A quarter of adults also claim to be sitting for more than six hours a day – the recommended average is less than four hours daily.

One in 10 admit to exercising a maximum of 60 minutes per week, although the recommended average is more than 150 minutes weekly.

We are also more lax with our diet – and gorging more on junk food. Some 29pc of people say they are snacking more at home and 27pc are eating more sugary foods like biscuits and chocolate since the beginning of the pandemic.

When it comes to alcohol, a quarter of all adults claim they are drinking the same amount as they were before the Covid-19 pandemic.

But one in eight admit they are drinking more now than they were before.
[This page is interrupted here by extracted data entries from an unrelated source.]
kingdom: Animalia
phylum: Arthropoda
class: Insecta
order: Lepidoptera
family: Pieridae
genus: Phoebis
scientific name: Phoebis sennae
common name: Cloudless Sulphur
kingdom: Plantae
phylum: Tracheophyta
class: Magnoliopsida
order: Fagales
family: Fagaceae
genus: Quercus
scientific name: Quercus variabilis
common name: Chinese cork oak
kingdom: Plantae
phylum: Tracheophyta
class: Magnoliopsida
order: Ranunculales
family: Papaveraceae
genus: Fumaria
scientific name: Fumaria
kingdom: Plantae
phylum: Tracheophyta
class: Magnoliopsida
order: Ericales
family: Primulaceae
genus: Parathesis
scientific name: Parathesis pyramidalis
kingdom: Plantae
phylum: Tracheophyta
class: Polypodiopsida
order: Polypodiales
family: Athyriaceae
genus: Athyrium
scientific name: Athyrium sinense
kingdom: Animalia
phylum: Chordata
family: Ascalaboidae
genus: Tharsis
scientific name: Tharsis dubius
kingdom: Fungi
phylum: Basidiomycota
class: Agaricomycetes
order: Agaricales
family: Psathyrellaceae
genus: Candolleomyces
Smoking levels have also been on the increase, with two-thirds saying they are lighting up more each day than they were before the pandemic.

“In fact, of those who smoke, 44pc have said that the number of cigarettes they use a day has increased by at least 6-10 cigarettes, while as many as 13pc of smokers say that the number of cigarettes they smoke each day has increased by as many as 20 or more,” according to the research.

The Marie Keating Foundation is now encouraging the public to start 2021 the right way by ensuring they get in the recommended 10,000 steps a day for 20 consecutive days by walking, jogging or running. The Your Health: Your Choice Challenge costs €20 to enter and each participant will also get a 21-day nutrition, stretching and warm-up plan.

A spokesman for the organisation said that “like many people, you may feel that cancer is down to bad luck or genes. While this can often be the case, four in 10 cancers could be prevented if we made changes to seven aspects of our everyday life”.

Scientists estimate we can help prevent four out of 10 cancers by: not smoking; eating a healthy diet and being a healthy weight; being physically active; avoiding too much sun; limiting how much alcohol you drink; taking up cancer-screening services; and being up to date on all recommended vaccinations, such as HPV

“While positive strides have been made in the search for solutions to the Covid-19 pandemic, vaccination against other preventable diseases such as HPV still needs to be prioritised. In Ireland, HPV infection caused up to 420 cancer cases in men and women each year between 2010 and 2014 with as many as 130 people dying in Ireland each year from HPV-related cancers.”

Despite this, 25pc said they were not aware the HPV vaccine can help protect against 90pc of high-risk strains of HPV, which can develop into cervical and other cancers, according to the new research carried out by the Marie Keating Foundation.

Liz Yeates, CEO of the Marie Keating Foundation said: “Cervical cancer, which is predominantly caused by HPV, is the one cancer the world can eliminate. Furthermore, the World Health Organisation recently launched a global initiative aimed at eliminating cervical cancer by 2030 by focusing on prevention through HPV vaccination and screening and treatment of pre-cancerous legions.

“It is now time for Ireland to develop a HPV elimination strategy to achieve the goals and targets set by the WHO strategy. By the year 2030, all countries can achieve 90pc HPV vaccination coverage, 70pc screening coverage, and 90pc access to treatment for cervical pre-cancer and cancer, including access to palliative care.”